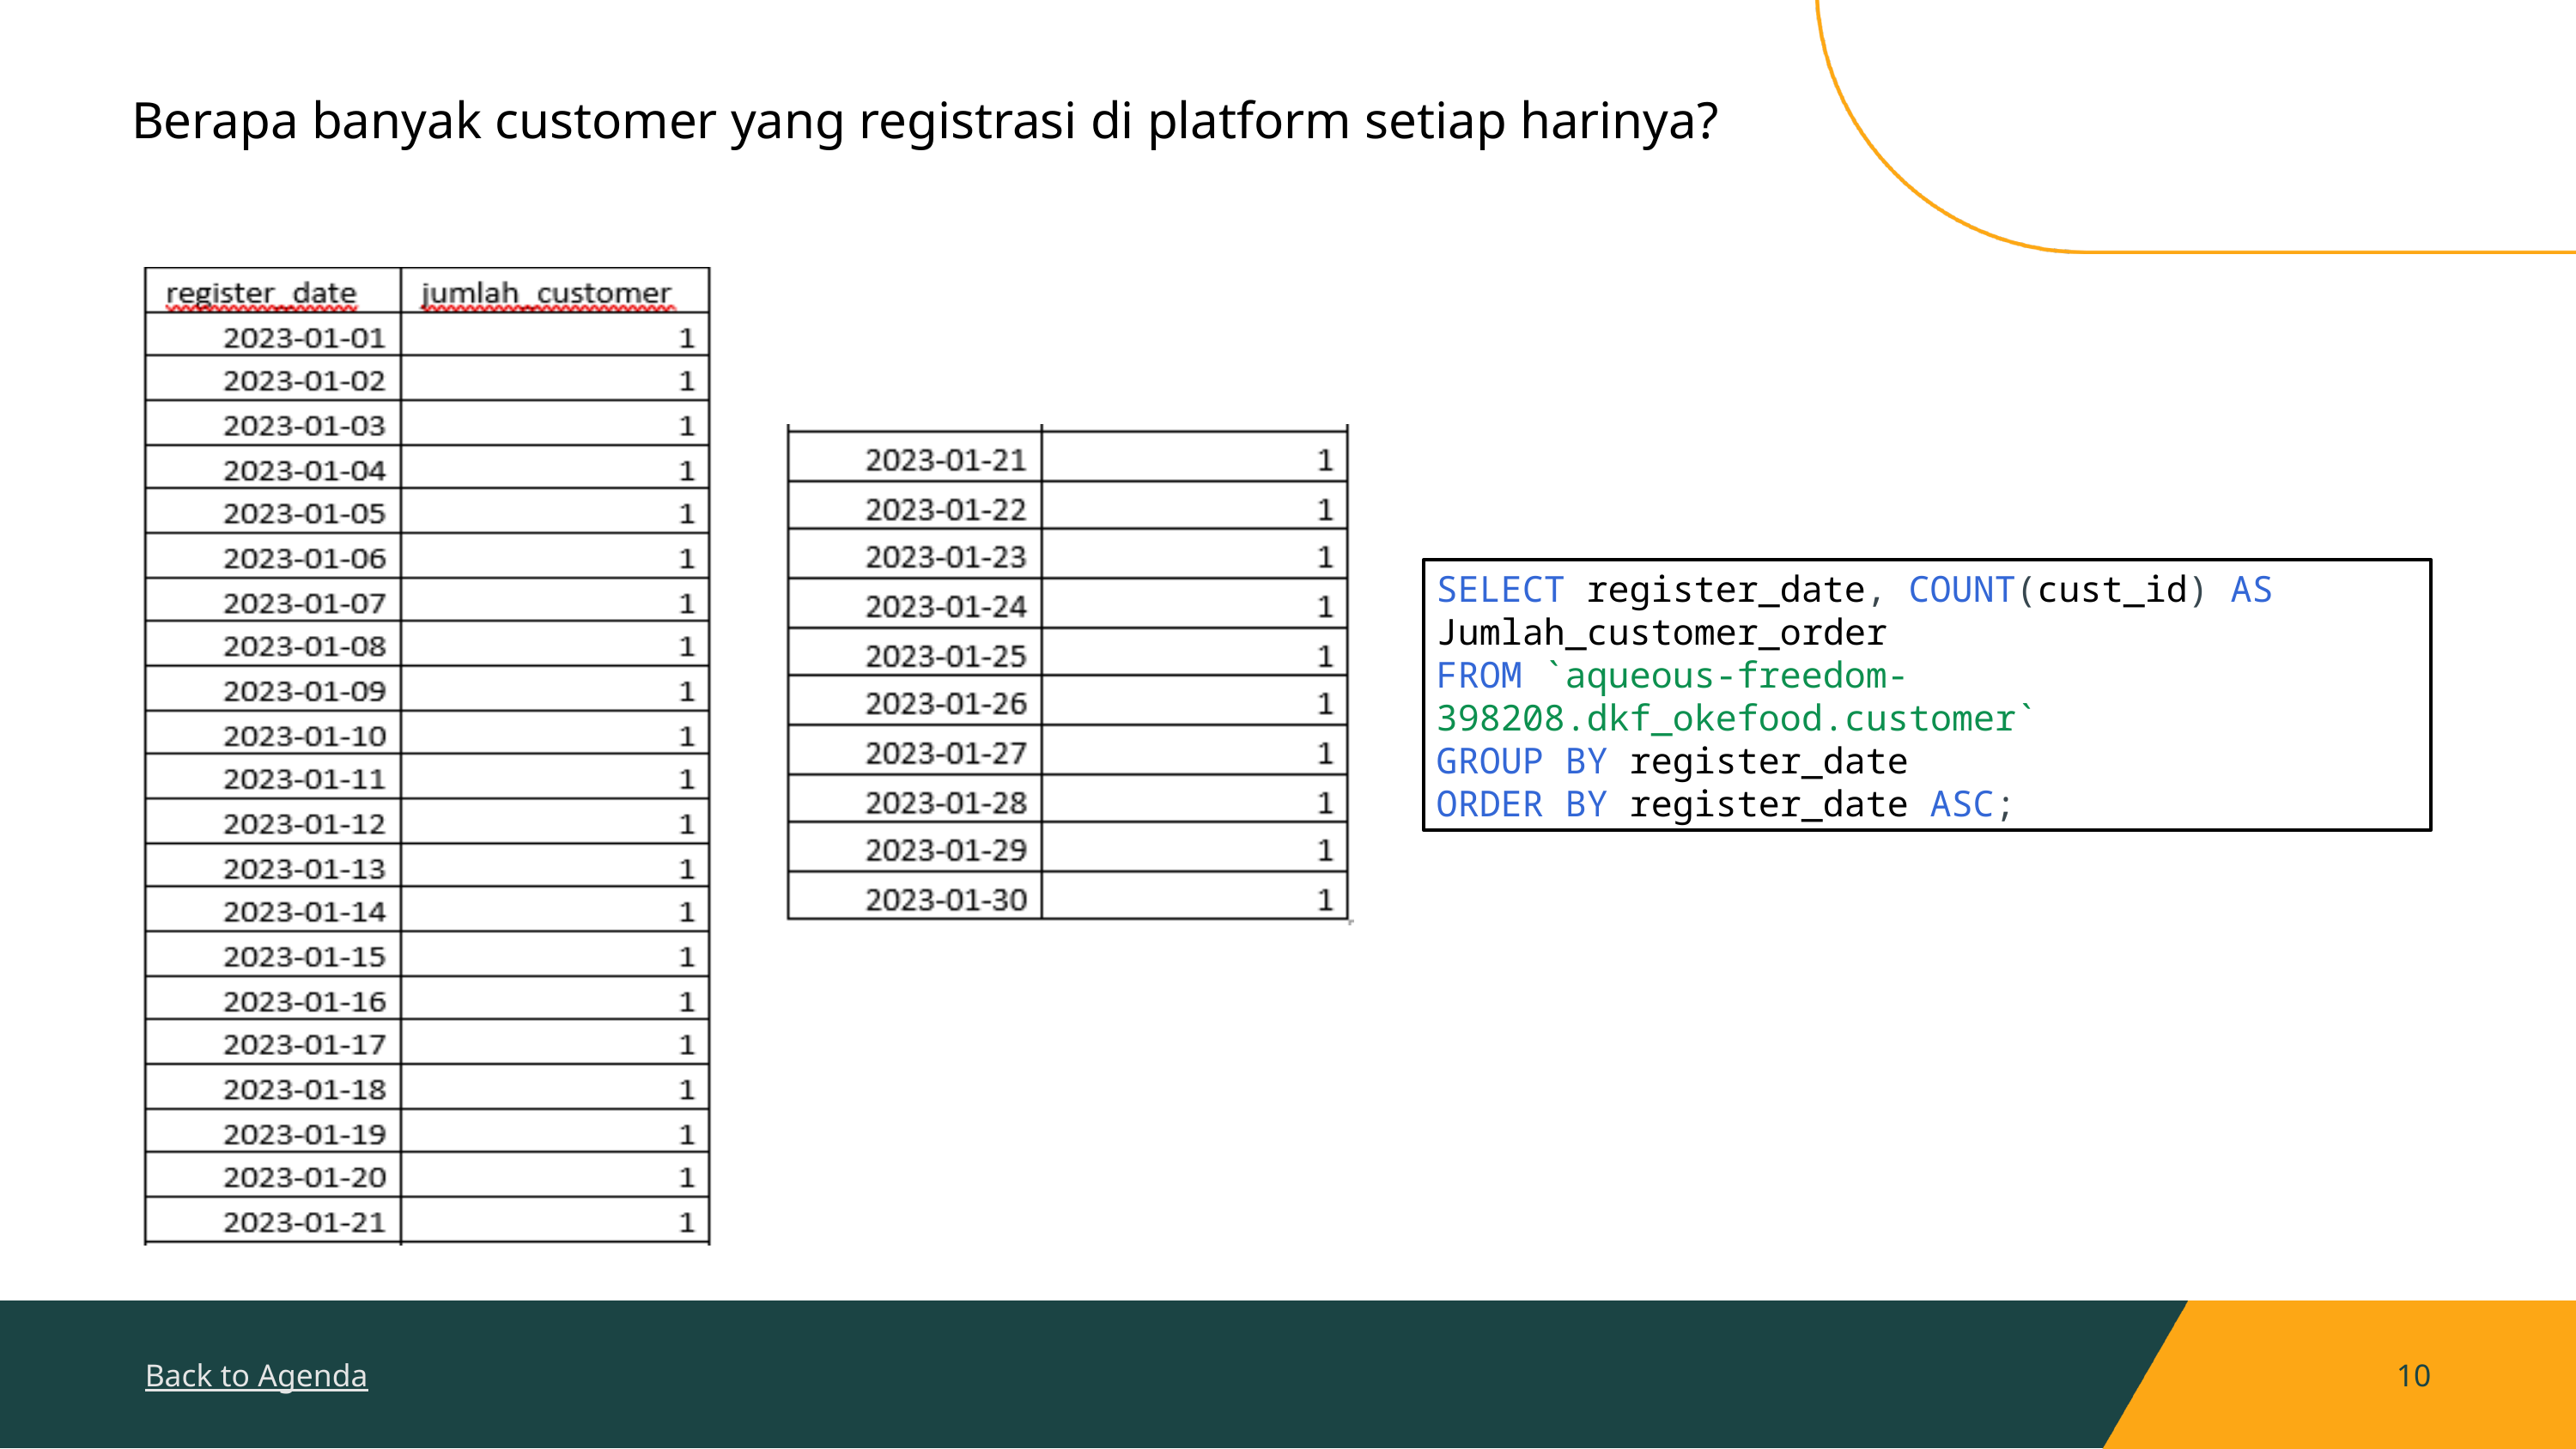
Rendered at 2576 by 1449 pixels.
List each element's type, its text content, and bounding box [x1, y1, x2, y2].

• • • • •

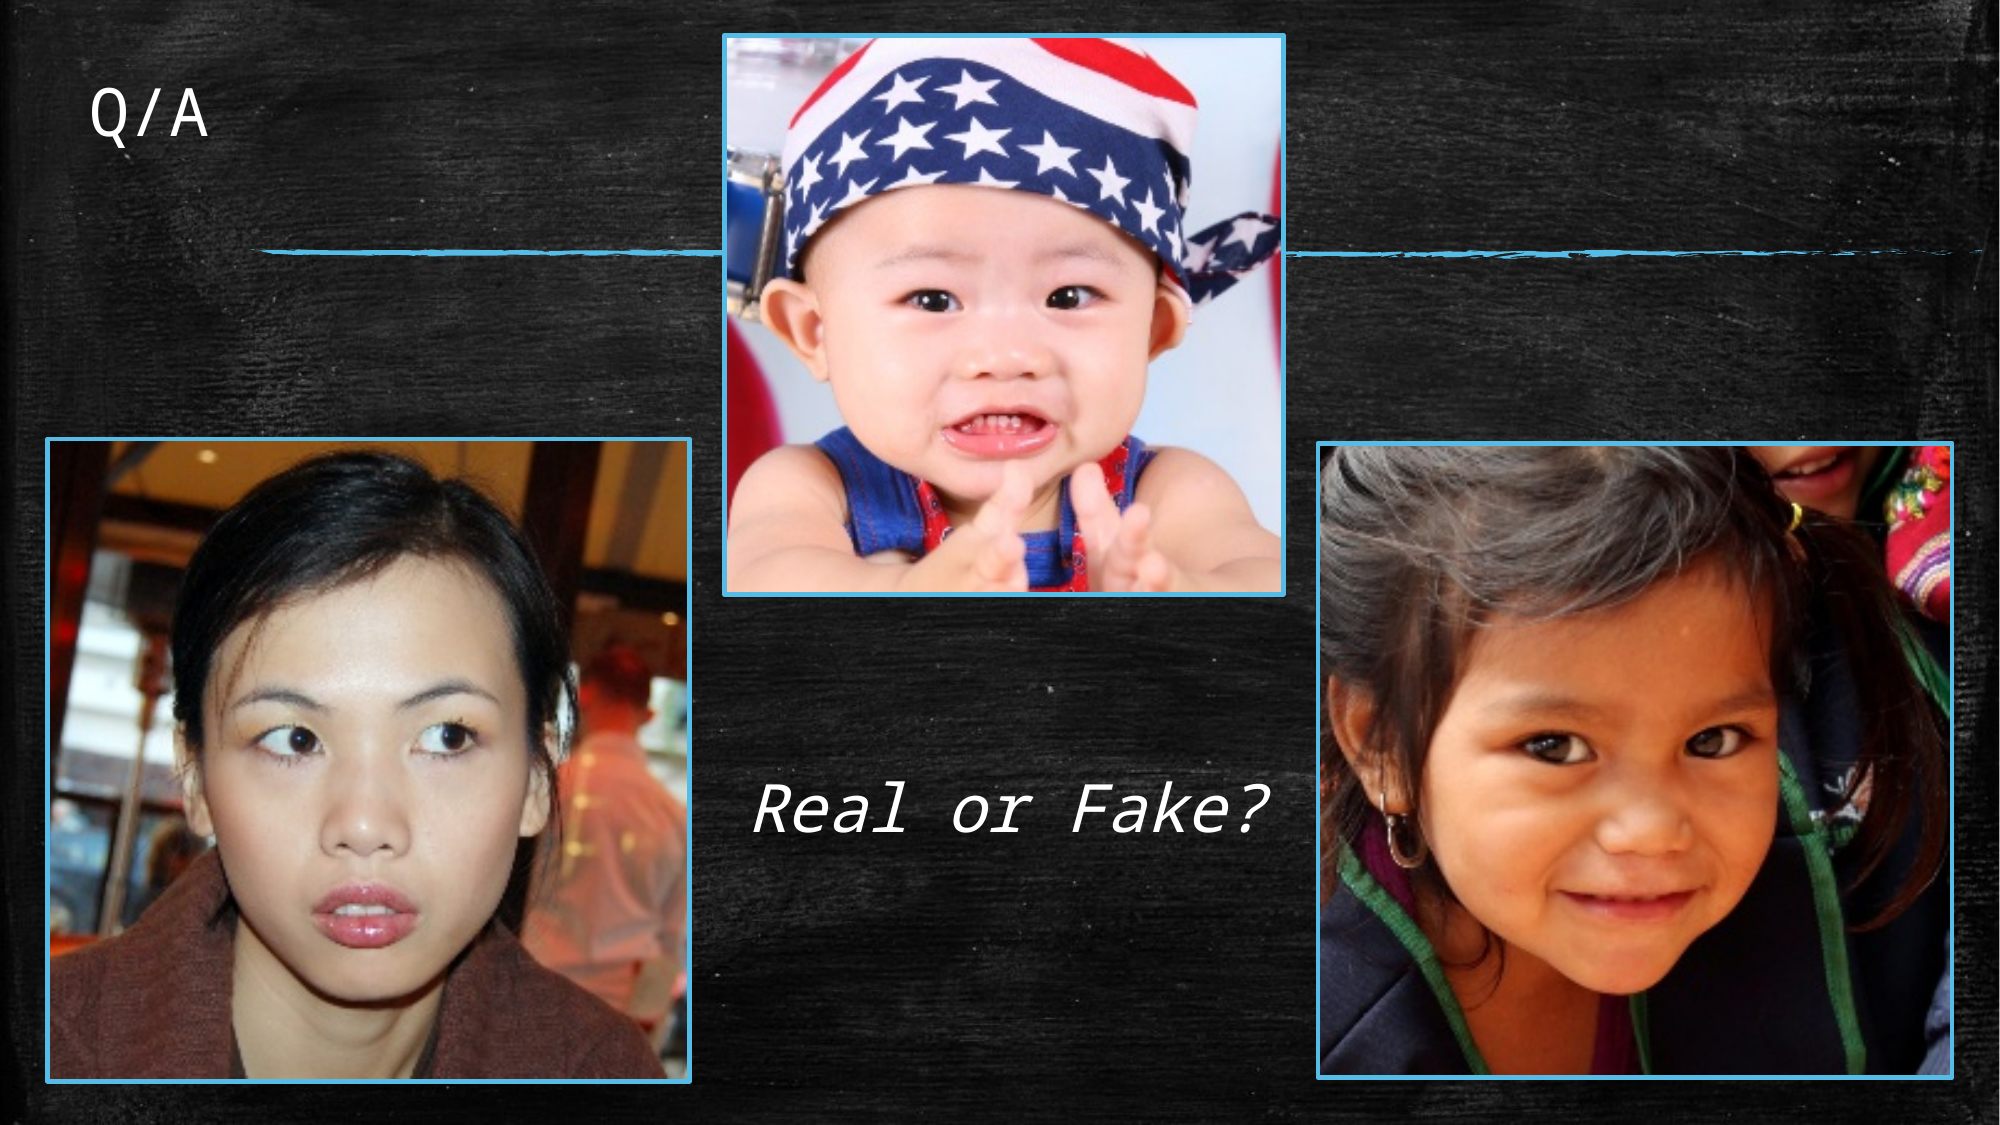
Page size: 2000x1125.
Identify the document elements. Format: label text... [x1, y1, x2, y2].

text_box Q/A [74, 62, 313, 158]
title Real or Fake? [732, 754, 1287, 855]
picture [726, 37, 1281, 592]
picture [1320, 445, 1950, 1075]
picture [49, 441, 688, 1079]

• • • • •

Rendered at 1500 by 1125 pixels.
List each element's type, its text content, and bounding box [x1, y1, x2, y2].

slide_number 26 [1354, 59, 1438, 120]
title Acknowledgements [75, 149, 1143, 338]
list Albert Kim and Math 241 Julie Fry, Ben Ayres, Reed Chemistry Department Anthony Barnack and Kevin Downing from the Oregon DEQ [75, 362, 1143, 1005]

• • • • •

_REQUIRED WORK_
Every line containing the string "Rendered" should be pulled from the listing and copied.

_TASK RESULT_
Rendered at 2576 by 1449 pixels.
Rendered at 1500 by 1125 pixels.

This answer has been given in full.